(People photos with keypoints)

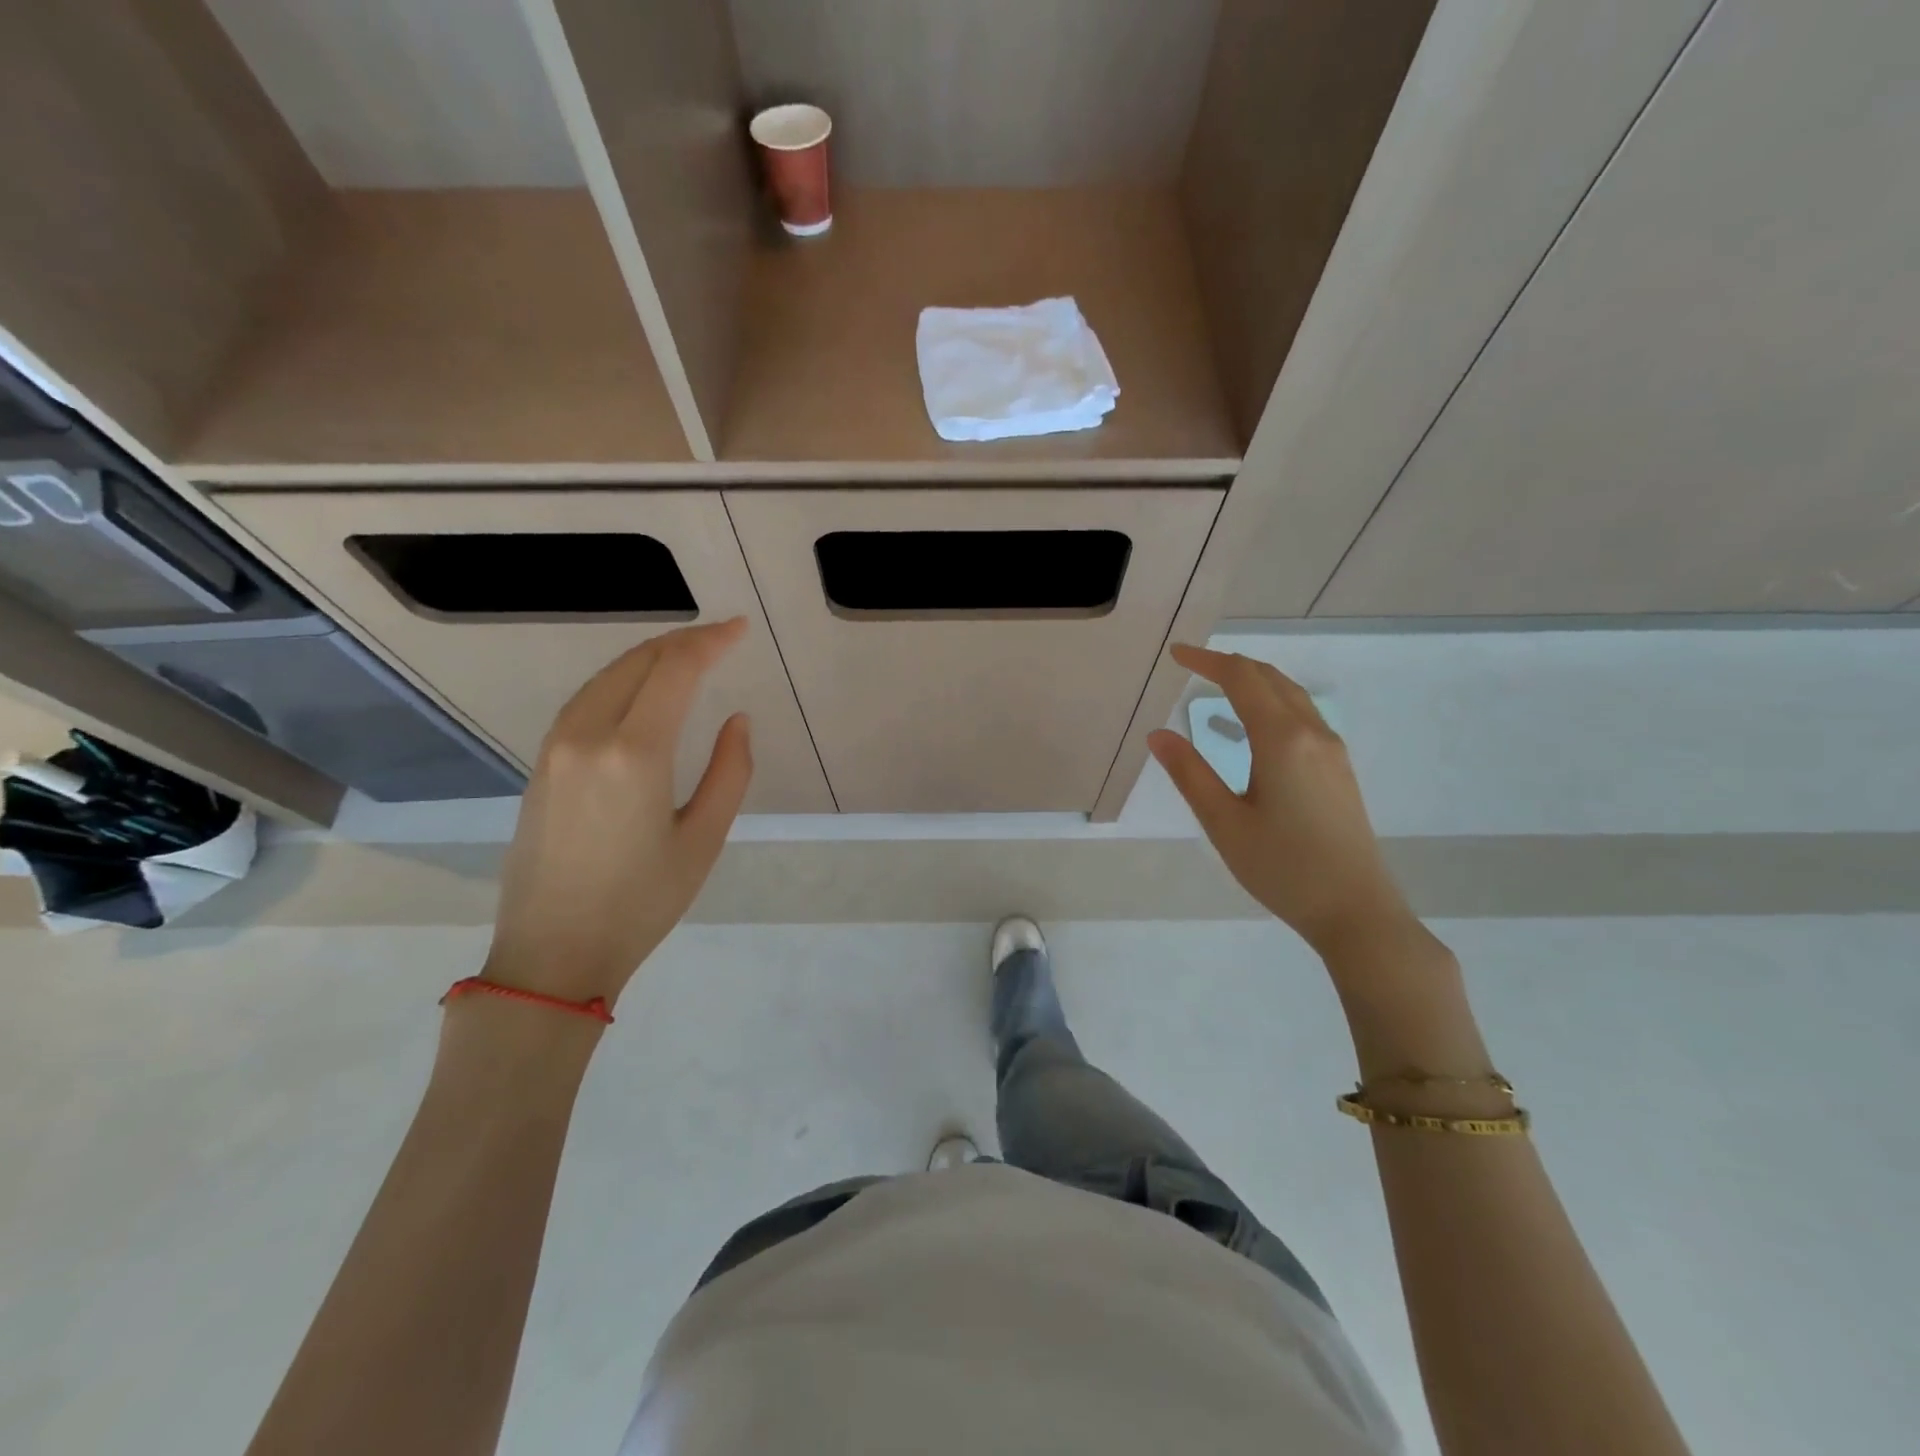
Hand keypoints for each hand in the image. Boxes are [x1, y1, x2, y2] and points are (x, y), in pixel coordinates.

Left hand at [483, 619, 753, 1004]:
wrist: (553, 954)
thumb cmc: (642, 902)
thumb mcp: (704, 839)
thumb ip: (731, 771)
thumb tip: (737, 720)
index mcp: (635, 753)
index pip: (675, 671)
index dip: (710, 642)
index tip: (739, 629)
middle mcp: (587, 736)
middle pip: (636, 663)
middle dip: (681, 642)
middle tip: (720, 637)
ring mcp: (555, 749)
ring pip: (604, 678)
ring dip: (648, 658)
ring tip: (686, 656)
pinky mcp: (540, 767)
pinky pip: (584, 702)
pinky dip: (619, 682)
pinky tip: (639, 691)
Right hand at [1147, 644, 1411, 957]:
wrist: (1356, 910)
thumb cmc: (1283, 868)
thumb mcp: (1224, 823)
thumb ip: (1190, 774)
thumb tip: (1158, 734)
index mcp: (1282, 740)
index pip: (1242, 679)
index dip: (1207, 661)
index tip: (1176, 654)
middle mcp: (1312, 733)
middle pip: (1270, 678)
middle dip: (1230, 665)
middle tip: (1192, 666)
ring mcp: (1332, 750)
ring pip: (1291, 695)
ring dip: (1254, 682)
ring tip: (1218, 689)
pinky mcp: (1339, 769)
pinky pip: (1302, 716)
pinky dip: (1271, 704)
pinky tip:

Task brief: Copy exactly. The range runs from the line containing "pinky mcp: (540, 767)" through the last line of the data.

Output:
pinky mcp: (540, 767)
pinky pip: (584, 702)
pinky dip: (619, 682)
pinky tip: (639, 691)
Right hand at [1147, 644, 1411, 957]:
wrist: (1356, 910)
thumb cmc: (1283, 868)
thumb mcp: (1224, 823)
thumb ip: (1190, 774)
thumb tip: (1158, 734)
index mcp: (1282, 740)
index pip: (1242, 679)
index dip: (1207, 661)
index tip: (1176, 654)
middle mcp: (1312, 733)
middle pip: (1270, 678)
middle dip: (1230, 665)
middle tip: (1192, 666)
ring mcp: (1332, 750)
ring pip: (1291, 695)
ring dip: (1254, 682)
ring tip: (1218, 689)
pinky mcp: (1339, 769)
pinky pip: (1302, 716)
pinky dip: (1271, 704)
pinky tip:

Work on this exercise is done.